Cato clasped the back of his neck, deep lines corrugating his brow. "Why wasn’t I told of this?”
Giles looked puzzled. “Was you interested in knowin‘, then, sir?”
He hadn’t been, of course. “I am now,” Cato said shortly. “Send some men into the village to find out how they can be of help with farm labor and suchlike.”
“Right y’are, sir.” Giles raised a hand to his hat in salute. He half turned and said casually over his shoulder, “We’ll be ‘eadin’ out fer the siege at Basing House soon, then, shall us, m’lord?”
Cato understood what was implicit in the question. Giles Crampton did not consider farm labor appropriate for his highly disciplined and drilled troops. He’d been kicking his heels for the four weeks since the wedding but now clearly considered that the honeymoon should be over.
“We’ll leave in the morning. Just tell the men to do what they can for today,” Cato said and was rewarded with a broad beam.
“Aye, m’lord. I’ll get right onto it.”
Cato nodded and went in for dinner.
“Divide and conquer.”
All eyes turned to Sir Jacob Astley, who stood beside an arched window overlooking the quadrangle of the college of Christ Church. He drummed his fingers on the thick stone sill. The ruby on one finger clicked against the stone.
“Not sure what you mean, Astley.” King Charles raised heavy-lidded eyes and turned his head towards the man at the window. The king’s fine-featured face was weary in the lamplight, his thick curling hair lank on his shoulders. He’d ridden into the city of Oxford the previous afternoon, hotly pursued by a cavalry brigade of Cromwell’s New Model Army. It had been a narrow escape and His Sovereign Majesty had still not recovered his equilibrium. To be pursued by his own subjects, to escape capture by inches, had brought home to him as almost nothing else had done, that he now reigned England in name alone.
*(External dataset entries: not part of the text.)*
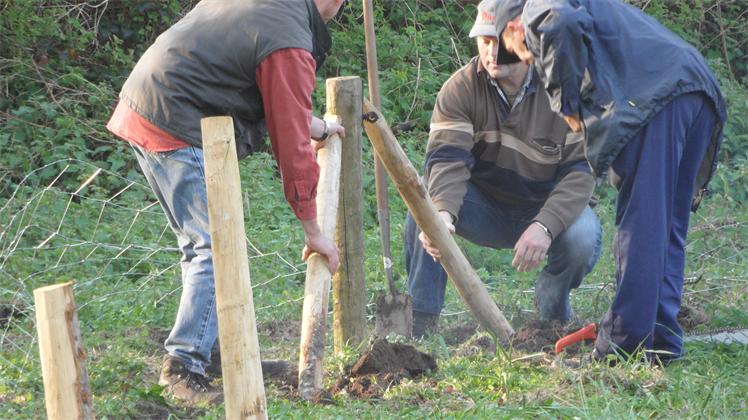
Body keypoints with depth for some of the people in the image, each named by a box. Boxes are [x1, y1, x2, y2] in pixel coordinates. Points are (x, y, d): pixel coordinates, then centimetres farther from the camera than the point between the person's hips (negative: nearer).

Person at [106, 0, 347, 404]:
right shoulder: (290, 47, -15)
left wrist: (313, 125, 38)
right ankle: (184, 364, -15)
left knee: (202, 243, 18)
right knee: (216, 250, -11)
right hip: (179, 129, -10)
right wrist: (312, 231, -3)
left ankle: (212, 348, 25)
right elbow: (292, 147, -11)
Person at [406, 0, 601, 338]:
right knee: (425, 198, -29)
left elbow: (581, 169, -21)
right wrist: (442, 212, -49)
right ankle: (420, 318, -20)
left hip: (549, 208, -1)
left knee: (583, 237, -33)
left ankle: (552, 299, 3)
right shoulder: (461, 89, -15)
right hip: (485, 208, 1)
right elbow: (448, 158, -27)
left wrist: (544, 225, -37)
“I mean, Sire, that if we could cause trouble among Parliament’s leaders… if we could somehow arrange for them to fall out among themselves, then we would find them easier to deal with.” Sir Jacob turned from the window, his eyes in his pale face ablaze with conviction.
“Aye, Sire. And I heard talk already of some dissension among their high command.” Brian Morse stepped out of the shadows, where he’d been standing silent up to now, listening and awaiting the moment when he could draw himself to the king’s attention.
King Charles regarded the young man with a slight frown, trying to place him. The slender frame clad immaculately in dove gray silk was vaguely familiar, the little brown eyes, hard as pebbles, more so.
“Brian Morse, Your Majesty.” Brian bowed low. “Forgive me for speaking out.”
The king waved a hand in vague disclaimer. “If you have something useful to say, sir, don’t stand on ceremony.”
“Mr. Morse was responsible for bringing the offer of munitions from the king of Orange, Sire. You may remember congratulating him on his return from Rotterdam.” The duke of Hamilton spoke up from the window embrasure at the far end of the paneled room, opposite the window looking onto the quadrangle. He was chewing at his thumb, carefully peeling back loose skin with his teeth and spitting it onto the floor at his feet.
The king seemed to consider this for a minute, then he smiled. It was a smile of surpassing sweetness. “Indeed I do remember. You have served us well, Mr. Morse. Your counsel is most welcome.”
Brian felt a surge of triumph. He was there, at last. Into the holy of holies. He stepped a little further into the chamber. “My stepfather is the marquis of Granville, Sire.”
A pained frown crossed the king’s countenance. There had been a time when the marquis had been both friend and most loyal subject.
“A man is not responsible for his treacherous relatives,” declared Prince Rupert, the king’s nephew, in what could have been an attempt at heavy comfort. His florid, handsome face was flushed from the contents of the chalice he held between his beringed hands.